(Task description) Take from the data every line in which the word "hand" is found.

(Materials provided)
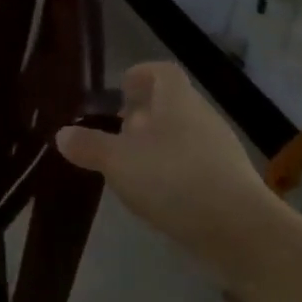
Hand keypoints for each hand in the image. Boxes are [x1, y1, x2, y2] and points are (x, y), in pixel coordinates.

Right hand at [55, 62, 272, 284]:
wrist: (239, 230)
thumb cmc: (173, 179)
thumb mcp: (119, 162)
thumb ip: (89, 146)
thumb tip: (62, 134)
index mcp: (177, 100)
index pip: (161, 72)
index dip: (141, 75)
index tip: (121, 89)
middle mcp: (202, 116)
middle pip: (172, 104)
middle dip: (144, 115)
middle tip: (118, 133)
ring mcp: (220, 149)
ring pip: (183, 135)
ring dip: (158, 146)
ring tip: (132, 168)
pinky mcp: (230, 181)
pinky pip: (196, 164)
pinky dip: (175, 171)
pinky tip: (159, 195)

==

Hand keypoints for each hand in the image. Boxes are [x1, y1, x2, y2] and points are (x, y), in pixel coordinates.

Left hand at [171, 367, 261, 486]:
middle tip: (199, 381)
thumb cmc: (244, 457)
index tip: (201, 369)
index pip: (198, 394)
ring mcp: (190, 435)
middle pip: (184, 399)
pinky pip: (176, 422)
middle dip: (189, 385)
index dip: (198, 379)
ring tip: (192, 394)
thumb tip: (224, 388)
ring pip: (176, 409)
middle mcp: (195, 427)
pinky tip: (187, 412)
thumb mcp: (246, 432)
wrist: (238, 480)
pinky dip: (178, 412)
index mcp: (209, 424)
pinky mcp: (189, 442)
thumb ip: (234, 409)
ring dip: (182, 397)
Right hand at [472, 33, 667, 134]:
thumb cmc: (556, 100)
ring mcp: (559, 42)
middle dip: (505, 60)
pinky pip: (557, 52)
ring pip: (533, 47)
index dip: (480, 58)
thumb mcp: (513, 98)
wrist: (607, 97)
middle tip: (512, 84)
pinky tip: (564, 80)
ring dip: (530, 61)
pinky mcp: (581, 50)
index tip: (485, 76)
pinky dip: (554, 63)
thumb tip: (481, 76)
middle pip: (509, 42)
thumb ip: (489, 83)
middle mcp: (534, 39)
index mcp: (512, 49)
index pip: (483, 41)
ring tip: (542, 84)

(The answer)
Hand keypoints for each hand in the image. Boxes are [x1, y1, x2, y2] and points are (x, y), in pixel coordinates.
Right hand at [55, 62, 272, 284]:
Hand keypoints for each hand in the image. Boxes are [x1, y1, x2, y2] and points are (x, y), in pixel coordinates.
Left hand at [171, 367, 261, 486]:
Right hand at [472, 33, 667, 134]:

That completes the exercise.